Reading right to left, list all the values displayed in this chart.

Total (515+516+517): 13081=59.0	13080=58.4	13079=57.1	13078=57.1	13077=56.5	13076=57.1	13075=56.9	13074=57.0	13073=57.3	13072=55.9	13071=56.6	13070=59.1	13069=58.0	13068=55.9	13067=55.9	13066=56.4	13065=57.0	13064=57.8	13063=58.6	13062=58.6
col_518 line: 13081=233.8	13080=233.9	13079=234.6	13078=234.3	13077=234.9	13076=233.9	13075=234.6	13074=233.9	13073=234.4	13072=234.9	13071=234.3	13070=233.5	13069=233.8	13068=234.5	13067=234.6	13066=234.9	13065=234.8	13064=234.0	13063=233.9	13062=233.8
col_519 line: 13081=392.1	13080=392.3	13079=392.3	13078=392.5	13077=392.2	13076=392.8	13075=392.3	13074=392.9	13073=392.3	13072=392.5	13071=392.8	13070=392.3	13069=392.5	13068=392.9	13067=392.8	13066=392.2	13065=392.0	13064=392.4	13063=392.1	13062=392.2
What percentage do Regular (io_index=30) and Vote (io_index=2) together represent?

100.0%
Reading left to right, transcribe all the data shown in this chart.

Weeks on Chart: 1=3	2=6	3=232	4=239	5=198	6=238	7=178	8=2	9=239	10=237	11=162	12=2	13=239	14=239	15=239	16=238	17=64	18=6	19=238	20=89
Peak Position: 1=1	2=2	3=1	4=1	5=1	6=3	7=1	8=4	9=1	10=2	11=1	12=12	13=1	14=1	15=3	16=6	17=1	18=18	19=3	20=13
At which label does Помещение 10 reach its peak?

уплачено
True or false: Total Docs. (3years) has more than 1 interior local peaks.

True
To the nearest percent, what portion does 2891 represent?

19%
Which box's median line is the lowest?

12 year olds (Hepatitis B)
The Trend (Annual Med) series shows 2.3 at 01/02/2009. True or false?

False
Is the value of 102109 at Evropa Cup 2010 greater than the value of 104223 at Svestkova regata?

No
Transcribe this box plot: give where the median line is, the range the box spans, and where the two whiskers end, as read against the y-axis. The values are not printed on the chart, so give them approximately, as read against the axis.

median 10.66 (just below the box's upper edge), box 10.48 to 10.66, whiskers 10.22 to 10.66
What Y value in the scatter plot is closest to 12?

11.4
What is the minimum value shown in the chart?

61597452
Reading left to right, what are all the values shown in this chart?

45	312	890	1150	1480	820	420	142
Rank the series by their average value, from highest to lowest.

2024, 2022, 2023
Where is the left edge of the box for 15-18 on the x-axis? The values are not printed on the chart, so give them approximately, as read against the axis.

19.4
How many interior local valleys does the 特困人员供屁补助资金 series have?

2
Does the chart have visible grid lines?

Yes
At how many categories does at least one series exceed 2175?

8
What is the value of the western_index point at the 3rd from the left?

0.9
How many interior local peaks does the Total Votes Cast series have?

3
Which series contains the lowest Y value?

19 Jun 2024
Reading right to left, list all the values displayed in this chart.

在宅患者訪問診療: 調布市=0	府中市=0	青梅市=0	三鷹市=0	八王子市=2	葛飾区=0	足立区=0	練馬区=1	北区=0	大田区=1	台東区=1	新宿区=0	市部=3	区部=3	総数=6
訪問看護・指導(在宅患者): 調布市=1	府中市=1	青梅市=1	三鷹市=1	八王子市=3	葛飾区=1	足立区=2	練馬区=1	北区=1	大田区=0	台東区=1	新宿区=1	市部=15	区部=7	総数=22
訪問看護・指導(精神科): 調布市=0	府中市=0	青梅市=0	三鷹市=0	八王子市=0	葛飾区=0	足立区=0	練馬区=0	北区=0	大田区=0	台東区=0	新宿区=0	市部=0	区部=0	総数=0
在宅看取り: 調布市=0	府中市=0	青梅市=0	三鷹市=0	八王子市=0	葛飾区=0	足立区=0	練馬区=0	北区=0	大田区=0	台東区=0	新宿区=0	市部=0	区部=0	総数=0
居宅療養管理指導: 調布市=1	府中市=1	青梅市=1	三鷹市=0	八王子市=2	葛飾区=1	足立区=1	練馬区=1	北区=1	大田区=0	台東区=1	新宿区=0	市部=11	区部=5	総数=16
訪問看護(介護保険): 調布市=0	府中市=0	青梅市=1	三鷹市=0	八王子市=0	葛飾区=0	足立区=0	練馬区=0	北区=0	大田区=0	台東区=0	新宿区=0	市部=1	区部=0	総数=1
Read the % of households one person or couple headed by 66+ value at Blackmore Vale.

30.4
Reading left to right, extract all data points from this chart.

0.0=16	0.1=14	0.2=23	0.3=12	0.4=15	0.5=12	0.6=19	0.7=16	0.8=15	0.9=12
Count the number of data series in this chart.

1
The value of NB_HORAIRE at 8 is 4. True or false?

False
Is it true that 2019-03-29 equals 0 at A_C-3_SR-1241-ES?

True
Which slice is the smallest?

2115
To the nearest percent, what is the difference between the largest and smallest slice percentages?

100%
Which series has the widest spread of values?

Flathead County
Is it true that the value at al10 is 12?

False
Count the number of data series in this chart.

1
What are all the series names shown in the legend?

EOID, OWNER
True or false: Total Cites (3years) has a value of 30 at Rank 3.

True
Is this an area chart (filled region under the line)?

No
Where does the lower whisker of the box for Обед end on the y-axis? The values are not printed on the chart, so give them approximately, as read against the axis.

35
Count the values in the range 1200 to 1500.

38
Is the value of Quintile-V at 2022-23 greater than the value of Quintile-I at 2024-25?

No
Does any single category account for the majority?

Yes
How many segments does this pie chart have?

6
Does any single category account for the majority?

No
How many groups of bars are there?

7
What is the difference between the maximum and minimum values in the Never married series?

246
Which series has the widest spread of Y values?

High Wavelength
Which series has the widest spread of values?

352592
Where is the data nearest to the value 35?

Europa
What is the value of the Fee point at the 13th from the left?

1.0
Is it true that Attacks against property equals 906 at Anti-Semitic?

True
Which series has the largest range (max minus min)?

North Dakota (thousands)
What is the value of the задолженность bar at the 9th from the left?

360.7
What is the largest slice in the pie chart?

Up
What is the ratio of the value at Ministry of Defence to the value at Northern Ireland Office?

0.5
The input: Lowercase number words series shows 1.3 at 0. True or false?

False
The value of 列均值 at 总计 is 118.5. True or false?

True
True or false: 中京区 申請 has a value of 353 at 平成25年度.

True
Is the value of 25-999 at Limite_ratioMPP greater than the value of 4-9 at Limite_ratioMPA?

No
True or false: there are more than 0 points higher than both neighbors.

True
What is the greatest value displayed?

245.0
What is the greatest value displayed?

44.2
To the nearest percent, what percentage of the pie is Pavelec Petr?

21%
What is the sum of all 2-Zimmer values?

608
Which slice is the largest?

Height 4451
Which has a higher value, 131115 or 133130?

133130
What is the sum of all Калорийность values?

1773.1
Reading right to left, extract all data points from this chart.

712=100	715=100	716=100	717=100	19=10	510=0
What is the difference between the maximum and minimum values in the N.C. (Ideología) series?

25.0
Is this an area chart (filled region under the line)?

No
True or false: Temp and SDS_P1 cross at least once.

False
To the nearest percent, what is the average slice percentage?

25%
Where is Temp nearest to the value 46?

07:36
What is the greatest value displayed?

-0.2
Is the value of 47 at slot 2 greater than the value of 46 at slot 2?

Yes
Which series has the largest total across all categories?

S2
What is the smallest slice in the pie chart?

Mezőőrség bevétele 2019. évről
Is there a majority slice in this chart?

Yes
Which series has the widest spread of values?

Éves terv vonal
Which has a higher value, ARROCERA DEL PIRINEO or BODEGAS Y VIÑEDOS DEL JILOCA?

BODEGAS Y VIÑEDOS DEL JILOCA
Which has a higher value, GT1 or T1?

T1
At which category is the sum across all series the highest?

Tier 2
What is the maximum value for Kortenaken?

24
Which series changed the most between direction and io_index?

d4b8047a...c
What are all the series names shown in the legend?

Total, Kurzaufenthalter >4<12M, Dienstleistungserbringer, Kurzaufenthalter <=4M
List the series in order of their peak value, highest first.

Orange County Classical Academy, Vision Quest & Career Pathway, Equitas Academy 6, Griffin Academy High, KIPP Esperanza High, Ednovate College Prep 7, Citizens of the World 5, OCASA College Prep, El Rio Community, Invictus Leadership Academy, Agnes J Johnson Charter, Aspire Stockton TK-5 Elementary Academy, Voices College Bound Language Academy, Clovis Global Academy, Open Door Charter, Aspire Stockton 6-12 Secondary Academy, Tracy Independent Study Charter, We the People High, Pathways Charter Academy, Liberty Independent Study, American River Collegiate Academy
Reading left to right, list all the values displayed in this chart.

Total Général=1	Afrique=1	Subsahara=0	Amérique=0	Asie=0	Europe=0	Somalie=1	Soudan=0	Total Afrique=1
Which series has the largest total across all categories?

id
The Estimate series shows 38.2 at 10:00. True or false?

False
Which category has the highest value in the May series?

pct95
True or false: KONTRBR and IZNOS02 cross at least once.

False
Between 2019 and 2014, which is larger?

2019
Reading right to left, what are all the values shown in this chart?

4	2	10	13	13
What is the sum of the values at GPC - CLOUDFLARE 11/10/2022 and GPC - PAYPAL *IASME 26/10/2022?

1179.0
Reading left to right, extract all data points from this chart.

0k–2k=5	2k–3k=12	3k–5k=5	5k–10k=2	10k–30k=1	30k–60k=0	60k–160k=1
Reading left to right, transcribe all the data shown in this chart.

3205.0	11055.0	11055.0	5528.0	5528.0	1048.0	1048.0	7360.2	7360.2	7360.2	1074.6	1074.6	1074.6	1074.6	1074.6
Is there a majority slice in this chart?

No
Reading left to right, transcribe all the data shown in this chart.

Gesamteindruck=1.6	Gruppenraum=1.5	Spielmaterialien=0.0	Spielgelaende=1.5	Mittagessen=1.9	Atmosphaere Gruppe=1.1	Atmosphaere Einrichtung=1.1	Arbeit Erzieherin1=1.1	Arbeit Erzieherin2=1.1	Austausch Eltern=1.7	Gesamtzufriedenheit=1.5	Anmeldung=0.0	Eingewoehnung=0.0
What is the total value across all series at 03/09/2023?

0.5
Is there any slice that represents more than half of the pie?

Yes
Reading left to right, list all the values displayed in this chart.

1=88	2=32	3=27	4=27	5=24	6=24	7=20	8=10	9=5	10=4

########

Görev yönergesi: Yukarıdaki veride "largest" dizesini içeren satırları sayın ve yalnızca sayıyı yazın. Büyük ve küçük harf ayrımı gözetilir.

Yanıt: 6